Department of Neurology, Xinqiao Hospital & The Second Affiliated Hospital, The Army (Third Military) Medical University, Chongqing, China.
Graduate School, The Army (Third Military) Medical University, Chongqing, China.
Brain Behav. 2020 Jun;10(6):e01618. doi: 10.1002/brb3.1618. Epub 2020 Apr 13.
Excessive neuroinflammation aggravates the brain injury caused by intracerebral hemorrhage (ICH), while the upstream mechanisms that initiate neuroinflammation remain unclear. Toll-like receptor 4 (TLR4) signaling is important to trigger inflammatory responses in ICH, and cold-inducible RNA-binding protein (CIRP) has been shown as a novel ligand of TLR4 by recent studies. However, whether the CIRP could trigger the neuroinflammation via activating TLR4 signaling in ICH still needs to be investigated.
Human serum CIRP levels were measured using the ELISA kits. Western blot, FJB staining, brain water content, and neurological deficit scores were used to investigate the roles of CIRP in brain injury caused by ICH.

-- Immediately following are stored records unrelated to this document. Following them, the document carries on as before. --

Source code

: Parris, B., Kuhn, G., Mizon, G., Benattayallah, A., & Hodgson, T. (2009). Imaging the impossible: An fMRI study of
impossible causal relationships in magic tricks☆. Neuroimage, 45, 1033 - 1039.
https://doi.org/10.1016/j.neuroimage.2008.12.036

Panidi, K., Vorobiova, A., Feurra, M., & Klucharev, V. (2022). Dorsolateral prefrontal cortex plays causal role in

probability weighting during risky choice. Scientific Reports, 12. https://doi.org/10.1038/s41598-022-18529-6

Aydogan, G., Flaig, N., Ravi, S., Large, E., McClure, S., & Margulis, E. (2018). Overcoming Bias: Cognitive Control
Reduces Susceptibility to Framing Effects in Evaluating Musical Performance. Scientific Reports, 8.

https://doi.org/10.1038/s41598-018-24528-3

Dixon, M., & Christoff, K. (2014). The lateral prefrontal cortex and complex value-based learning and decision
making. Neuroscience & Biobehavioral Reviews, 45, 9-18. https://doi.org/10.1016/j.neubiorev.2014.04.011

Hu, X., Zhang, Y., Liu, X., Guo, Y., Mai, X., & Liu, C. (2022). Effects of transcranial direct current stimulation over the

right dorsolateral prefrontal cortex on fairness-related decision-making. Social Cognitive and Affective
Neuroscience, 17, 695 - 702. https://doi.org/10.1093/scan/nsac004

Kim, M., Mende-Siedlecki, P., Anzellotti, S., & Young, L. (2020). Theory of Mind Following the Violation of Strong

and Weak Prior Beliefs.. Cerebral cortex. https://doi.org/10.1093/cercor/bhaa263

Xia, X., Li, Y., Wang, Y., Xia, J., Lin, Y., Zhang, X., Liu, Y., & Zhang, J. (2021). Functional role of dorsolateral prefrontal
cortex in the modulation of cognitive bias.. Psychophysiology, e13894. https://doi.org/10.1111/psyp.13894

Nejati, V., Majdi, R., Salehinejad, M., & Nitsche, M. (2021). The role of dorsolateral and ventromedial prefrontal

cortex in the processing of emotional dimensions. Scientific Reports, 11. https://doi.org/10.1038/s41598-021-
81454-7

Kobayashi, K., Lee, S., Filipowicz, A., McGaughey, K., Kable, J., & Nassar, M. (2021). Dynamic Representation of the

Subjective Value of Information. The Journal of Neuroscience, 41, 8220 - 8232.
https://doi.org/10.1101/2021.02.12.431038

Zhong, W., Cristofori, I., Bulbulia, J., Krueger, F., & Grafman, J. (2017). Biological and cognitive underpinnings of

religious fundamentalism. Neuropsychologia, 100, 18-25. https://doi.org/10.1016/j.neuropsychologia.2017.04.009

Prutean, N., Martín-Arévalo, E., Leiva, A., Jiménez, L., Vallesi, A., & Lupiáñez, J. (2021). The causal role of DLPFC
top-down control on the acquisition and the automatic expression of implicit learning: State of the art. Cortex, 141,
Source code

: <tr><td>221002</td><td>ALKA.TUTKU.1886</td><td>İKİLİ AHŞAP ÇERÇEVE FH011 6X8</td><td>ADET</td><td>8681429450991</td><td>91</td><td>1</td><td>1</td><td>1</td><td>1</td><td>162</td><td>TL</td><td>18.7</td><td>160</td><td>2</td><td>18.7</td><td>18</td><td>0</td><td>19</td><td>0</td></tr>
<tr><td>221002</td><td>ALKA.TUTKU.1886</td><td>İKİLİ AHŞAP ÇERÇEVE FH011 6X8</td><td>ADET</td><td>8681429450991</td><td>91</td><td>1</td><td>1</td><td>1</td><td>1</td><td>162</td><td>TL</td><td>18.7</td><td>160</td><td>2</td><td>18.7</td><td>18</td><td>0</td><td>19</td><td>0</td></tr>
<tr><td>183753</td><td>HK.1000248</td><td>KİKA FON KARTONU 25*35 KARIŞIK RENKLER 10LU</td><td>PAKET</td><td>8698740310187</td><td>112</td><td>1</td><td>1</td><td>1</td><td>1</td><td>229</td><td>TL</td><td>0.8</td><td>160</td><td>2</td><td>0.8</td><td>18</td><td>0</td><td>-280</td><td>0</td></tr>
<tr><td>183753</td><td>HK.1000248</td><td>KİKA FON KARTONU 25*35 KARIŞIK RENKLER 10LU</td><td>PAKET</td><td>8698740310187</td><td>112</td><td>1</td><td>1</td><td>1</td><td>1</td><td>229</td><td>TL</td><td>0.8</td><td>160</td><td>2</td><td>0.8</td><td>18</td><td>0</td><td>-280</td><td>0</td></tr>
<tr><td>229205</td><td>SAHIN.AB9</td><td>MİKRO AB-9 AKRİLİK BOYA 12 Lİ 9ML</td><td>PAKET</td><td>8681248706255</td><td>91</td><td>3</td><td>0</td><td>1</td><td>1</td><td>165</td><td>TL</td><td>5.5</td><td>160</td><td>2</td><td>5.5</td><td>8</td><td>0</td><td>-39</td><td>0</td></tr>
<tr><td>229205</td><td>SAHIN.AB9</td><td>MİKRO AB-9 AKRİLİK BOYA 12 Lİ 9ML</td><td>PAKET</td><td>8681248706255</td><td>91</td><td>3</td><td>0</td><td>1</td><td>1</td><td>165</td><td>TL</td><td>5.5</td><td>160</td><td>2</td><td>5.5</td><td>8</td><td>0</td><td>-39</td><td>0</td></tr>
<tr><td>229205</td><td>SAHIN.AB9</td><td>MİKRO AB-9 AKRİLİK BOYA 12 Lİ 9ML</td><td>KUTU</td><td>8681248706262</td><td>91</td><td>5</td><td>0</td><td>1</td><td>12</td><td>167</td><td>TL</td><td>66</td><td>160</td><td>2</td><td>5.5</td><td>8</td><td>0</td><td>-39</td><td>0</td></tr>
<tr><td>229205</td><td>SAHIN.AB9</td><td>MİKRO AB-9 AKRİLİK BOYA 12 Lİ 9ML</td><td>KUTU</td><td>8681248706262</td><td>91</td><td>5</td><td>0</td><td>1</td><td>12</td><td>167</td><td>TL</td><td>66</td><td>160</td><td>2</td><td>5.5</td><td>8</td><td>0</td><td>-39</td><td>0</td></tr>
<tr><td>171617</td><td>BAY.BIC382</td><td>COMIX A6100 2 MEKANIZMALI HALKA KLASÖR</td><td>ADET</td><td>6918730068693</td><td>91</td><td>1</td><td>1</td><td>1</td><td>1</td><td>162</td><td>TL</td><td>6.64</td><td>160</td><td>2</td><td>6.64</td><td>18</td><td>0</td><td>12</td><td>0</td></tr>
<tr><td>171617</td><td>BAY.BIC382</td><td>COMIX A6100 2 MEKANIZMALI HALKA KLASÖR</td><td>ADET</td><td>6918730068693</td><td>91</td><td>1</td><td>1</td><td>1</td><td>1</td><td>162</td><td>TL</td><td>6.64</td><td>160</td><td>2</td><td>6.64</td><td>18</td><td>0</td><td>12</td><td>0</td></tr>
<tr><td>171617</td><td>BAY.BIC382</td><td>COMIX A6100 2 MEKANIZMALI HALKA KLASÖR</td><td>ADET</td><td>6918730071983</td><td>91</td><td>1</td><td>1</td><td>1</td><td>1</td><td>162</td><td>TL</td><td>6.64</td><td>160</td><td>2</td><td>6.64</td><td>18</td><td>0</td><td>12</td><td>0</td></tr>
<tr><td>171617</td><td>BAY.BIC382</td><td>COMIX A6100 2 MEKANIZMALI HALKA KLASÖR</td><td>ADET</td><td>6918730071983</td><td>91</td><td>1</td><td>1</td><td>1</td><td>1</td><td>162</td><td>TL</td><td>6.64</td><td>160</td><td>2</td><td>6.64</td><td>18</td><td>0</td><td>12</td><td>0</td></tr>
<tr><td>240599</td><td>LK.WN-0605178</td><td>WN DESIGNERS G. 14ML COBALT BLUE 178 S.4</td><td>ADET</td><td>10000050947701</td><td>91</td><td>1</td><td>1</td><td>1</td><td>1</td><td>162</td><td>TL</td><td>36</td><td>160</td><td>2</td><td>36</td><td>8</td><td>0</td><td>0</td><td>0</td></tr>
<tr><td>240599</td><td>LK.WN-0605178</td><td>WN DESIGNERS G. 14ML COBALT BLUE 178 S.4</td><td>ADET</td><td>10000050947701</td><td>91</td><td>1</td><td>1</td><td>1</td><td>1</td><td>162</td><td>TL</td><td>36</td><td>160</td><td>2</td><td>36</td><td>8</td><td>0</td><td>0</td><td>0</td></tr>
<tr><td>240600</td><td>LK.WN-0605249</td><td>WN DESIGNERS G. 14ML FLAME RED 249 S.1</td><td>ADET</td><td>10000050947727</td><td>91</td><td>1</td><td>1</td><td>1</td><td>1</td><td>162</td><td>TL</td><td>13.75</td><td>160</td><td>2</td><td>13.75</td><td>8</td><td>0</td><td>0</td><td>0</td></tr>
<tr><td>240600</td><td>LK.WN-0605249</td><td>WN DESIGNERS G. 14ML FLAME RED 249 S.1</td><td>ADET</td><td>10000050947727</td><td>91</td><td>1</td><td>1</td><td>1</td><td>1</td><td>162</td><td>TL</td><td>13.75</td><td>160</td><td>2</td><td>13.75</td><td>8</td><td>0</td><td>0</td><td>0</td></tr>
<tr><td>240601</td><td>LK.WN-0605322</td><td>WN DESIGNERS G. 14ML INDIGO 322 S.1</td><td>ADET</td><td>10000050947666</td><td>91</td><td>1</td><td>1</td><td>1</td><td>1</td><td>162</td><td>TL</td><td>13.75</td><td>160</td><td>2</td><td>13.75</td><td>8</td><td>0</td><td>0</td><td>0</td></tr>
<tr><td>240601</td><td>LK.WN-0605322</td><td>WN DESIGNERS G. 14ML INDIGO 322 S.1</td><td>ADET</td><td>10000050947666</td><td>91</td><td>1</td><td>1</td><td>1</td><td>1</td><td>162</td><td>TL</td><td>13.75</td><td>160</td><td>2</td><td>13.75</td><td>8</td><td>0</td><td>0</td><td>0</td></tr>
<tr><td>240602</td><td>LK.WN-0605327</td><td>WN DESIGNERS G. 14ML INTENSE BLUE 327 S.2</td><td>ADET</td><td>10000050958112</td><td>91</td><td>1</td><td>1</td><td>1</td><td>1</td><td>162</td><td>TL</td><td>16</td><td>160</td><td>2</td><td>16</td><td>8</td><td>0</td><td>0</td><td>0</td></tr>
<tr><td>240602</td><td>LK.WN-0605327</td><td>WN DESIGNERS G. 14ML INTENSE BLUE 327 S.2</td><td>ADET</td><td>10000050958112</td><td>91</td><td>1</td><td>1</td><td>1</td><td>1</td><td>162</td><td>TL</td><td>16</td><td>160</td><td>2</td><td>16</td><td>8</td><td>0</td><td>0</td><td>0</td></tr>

First, we found increased CIRP levels in the blood of patients with ICH when compared to the control individuals, and the ICH patients with mRS > 2 have higher serum CIRP levels in contrast to those with mRS ≤ 2. In the ICH mice, we also found that brain CIRP protein and mRNA levels were also increased after ICH. Furthermore, using the CIRP mice, we found that CIRP mice had less brain damages showing in less FJB cells, reduced brain water content (BWC) and lower neurological deficit scores (NDS) compared to that in WT mice after ICH. Cytokines including IL-6, TNF-α, and IL-1β from CIRP mice were attenuated after ICH. CIRP mice also exhibited reduced TLR4 expression which was accompanied by the decreased activity of NF-κB. This suggests that TLR4 signaling might be involved in CIRP-mediated inflammatory injury possibly via NF-κB activation after ICH.
Our findings suggest that CIRP may activate TLR4 signaling, and further inducing NF-κB activation to increase the expression levels of cytokines and aggravate inflammatory injury in ICH. Targeting CIRP may be a promising strategy for ICH treatment.
过度的神经炎症会加重脑出血(ICH)引起的脑损伤,而引发神经炎症的上游机制尚不清楚。Toll 样受体 4(TLR4)信号对于触发 ICH 中的炎症反应很重要,最近的研究表明冷诱导 RNA 结合蛋白(CIRP)是 TLR4 的一种新型配体。然而,CIRP 是否可以通过激活 TLR4 信号在 ICH 中引发神经炎症仍需进一步研究。
采用 ELISA 试剂盒检测人血清 CIRP 水平。采用 Western blot、FJB 染色、脑水含量和神经功能缺损评分检测 CIRP 在 ICH 引起的脑损伤中的作用。
首先,与对照组相比,我们发现 ICH 患者的血液中 CIRP 水平升高,且 mRS>2 的 ICH 患者的血清 CIRP 水平高于 mRS≤2 的患者。在 ICH 小鼠中,我们还发现 ICH 后大脑 CIRP 蛋白和 mRNA 水平也增加。此外,使用 CIRP 小鼠,我们发现与 WT 小鼠相比,CIRP 小鼠在 ICH 后大脑损伤较小,FJB 细胞减少,脑水含量(BWC)降低,神经功能缺损评分(NDS)降低。CIRP 小鼠的细胞因子(包括 IL-6、TNF-α 和 IL-1β)在 ICH 后减少。CIRP 小鼠还表现出 TLR4 表达减少,这伴随着 NF-κB 活性降低。这表明 TLR4 信号可能参与 CIRP 介导的炎症损伤,可能通过 NF-κB 激活。
我们的研究结果表明,CIRP 可能通过激活 TLR4 信号,进一步诱导 NF-κB 激活,增加细胞因子的表达水平,加重 ICH 中的炎症损伤。靶向 CIRP 可能是治疗 ICH 的一种有前途的策略。